(Transcribed page contents)
BEGIN
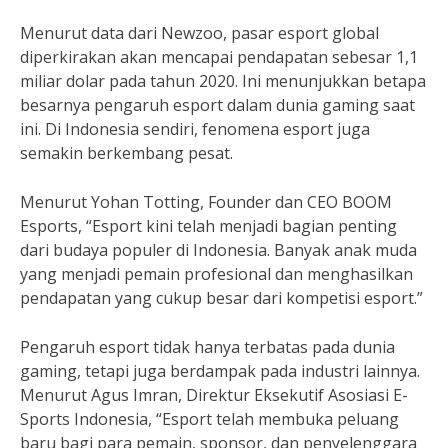
Menurut data dari Newzoo, pasar esport global
diperkirakan akan mencapai pendapatan sebesar 1,1
miliar dolar pada tahun 2020. Ini menunjukkan betapa
besarnya pengaruh esport dalam dunia gaming saat
ini. Di Indonesia sendiri, fenomena esport juga
semakin berkembang pesat.
Menurut Yohan Totting, Founder dan CEO BOOM
Esports, “Esport kini telah menjadi bagian penting
dari budaya populer di Indonesia. Banyak anak muda
yang menjadi pemain profesional dan menghasilkan
pendapatan yang cukup besar dari kompetisi esport.”
Pengaruh esport tidak hanya terbatas pada dunia
gaming, tetapi juga berdampak pada industri lainnya.
Menurut Agus Imran, Direktur Eksekutif Asosiasi E-
Sports Indonesia, “Esport telah membuka peluang
baru bagi para pemain, sponsor, dan penyelenggara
END
Your goal:
Where the word "telah" appears in a line of the entries, copy that line.

Your solution:
Esports, “Esport kini telah menjadi bagian penting
Sports Indonesia, “Esport telah membuka peluang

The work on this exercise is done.